- _YOUR OBJECTIVE_: The listing below holds a line with "God’s laws and" and a line with "Obedience to parents". Reproduce those two lines exactly, plus everything between them.

- _RECORD EXCERPTS_:
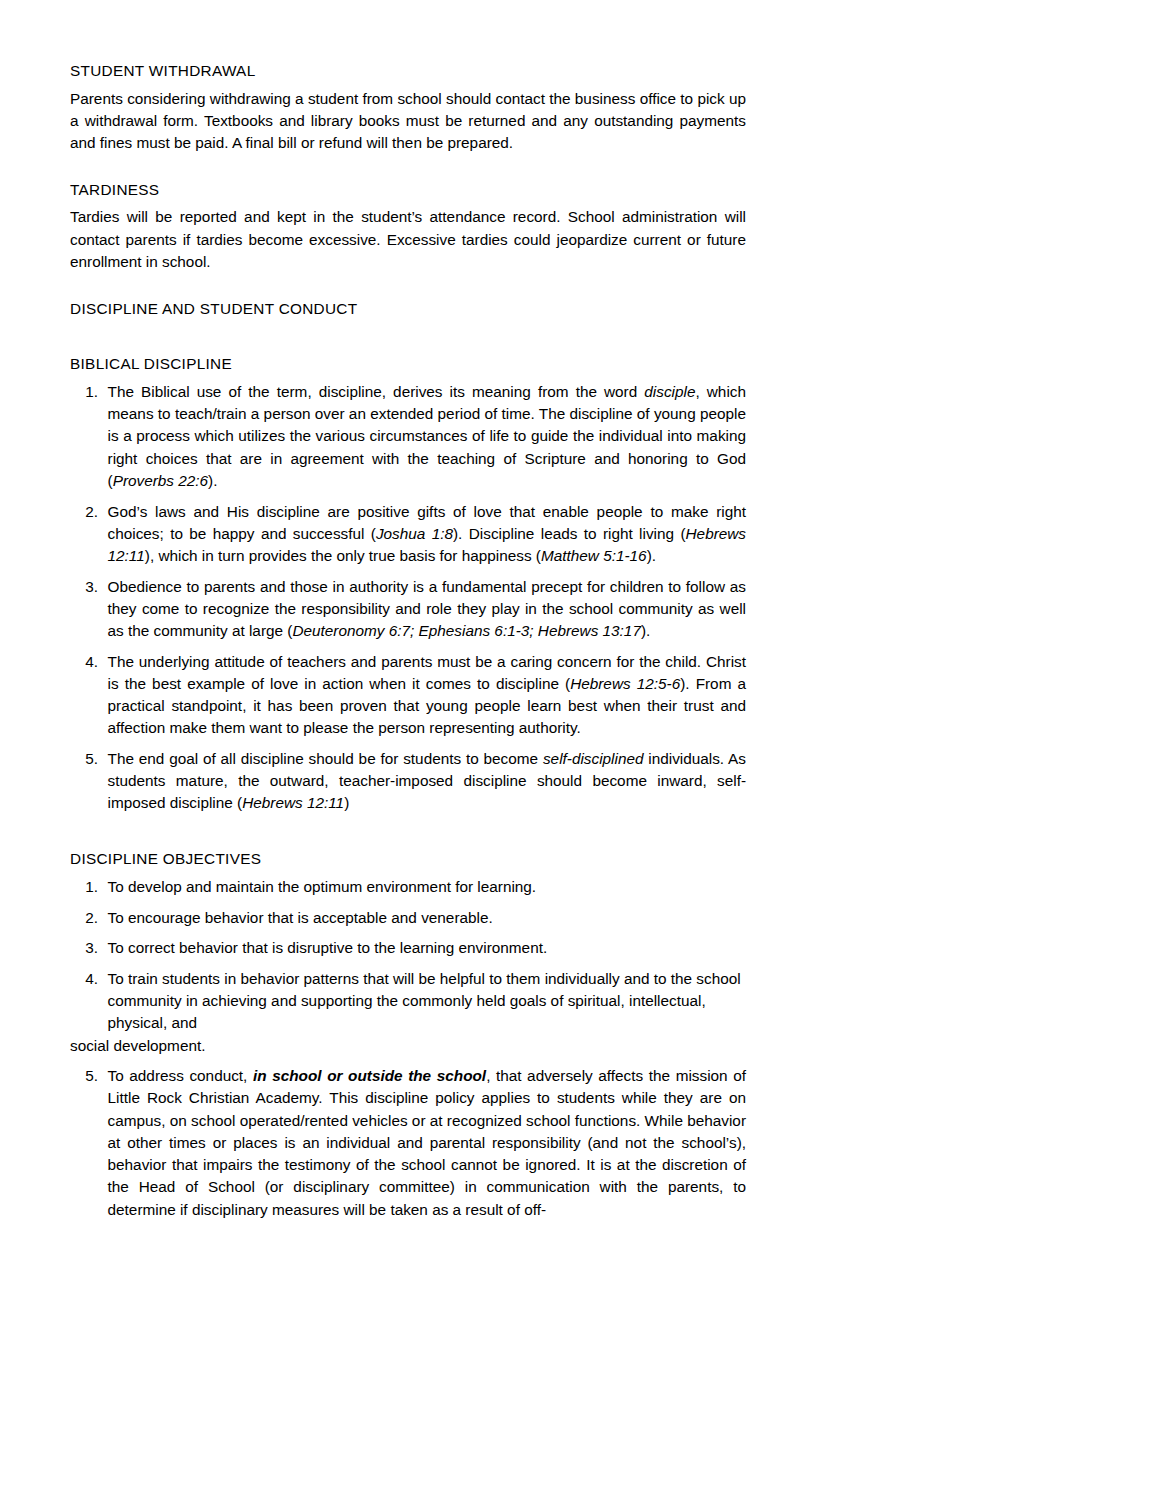Student Withdrawal
Parents considering withdrawing a student from school should contact the business office to pick up a withdrawal form. Textbooks and library books must be returned and any outstanding payments and fines must be paid. A final bill or refund will then be prepared.
Tardiness
Tardies will be reported and kept in the student’s attendance record. School administration will contact parents if tardies become excessive. Excessive tardies could jeopardize current or future enrollment in school.
Discipline and Student Conduct
Biblical Discipline
The Biblical use of the term, discipline, derives its meaning from the word disciple, which means to teach/train a person over an extended period of time. The discipline of young people is a process which utilizes the various circumstances of life to guide the individual into making right choices that are in agreement with the teaching of Scripture and honoring to God (Proverbs 22:6).
God’s laws and His discipline are positive gifts of love that enable people to make right choices; to be happy and successful (Joshua 1:8). Discipline leads to right living (Hebrews 12:11), which in turn provides the only true basis for happiness (Matthew 5:1-16).
Obedience to parents and those in authority is a fundamental precept for children to follow as they come to recognize the responsibility and role they play in the school community as well as the community at large (Deuteronomy 6:7; Ephesians 6:1-3; Hebrews 13:17).
The underlying attitude of teachers and parents must be a caring concern for the child. Christ is the best example of love in action when it comes to discipline (Hebrews 12:5-6). From a practical standpoint, it has been proven that young people learn best when their trust and affection make them want to please the person representing authority.
The end goal of all discipline should be for students to become self-disciplined individuals. As students mature, the outward, teacher-imposed discipline should become inward, self-imposed discipline (Hebrews 12:11)
Discipline Objectives
To develop and maintain the optimum environment for learning.
To encourage behavior that is acceptable and venerable.
To correct behavior that is disruptive to the learning environment.
To train students in behavior patterns that will be helpful to them individually and to the school community in achieving and supporting the commonly held goals of spiritual, intellectual, physical, and
social development.
To address conduct, in school or outside the school, that adversely affects the mission of Little Rock Christian Academy. This discipline policy applies to students while they are on campus, on school operated/rented vehicles or at recognized school functions. While behavior at other times or places is an individual and parental responsibility (and not the school’s), behavior that impairs the testimony of the school cannot be ignored. It is at the discretion of the Head of School (or disciplinary committee) in communication with the parents, to determine if disciplinary measures will be taken as a result of off-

- _RESPONSE TO THIS EXERCISE_:
God’s laws and His discipline are positive gifts of love that enable people to make right choices; to be happy and successful (Joshua 1:8). Discipline leads to right living (Hebrews 12:11), which in turn provides the only true basis for happiness (Matthew 5:1-16).
Obedience to parents and those in authority is a fundamental precept for children to follow as they come to recognize the responsibility and role they play in the school community as well as the community at large (Deuteronomy 6:7; Ephesians 6:1-3; Hebrews 13:17).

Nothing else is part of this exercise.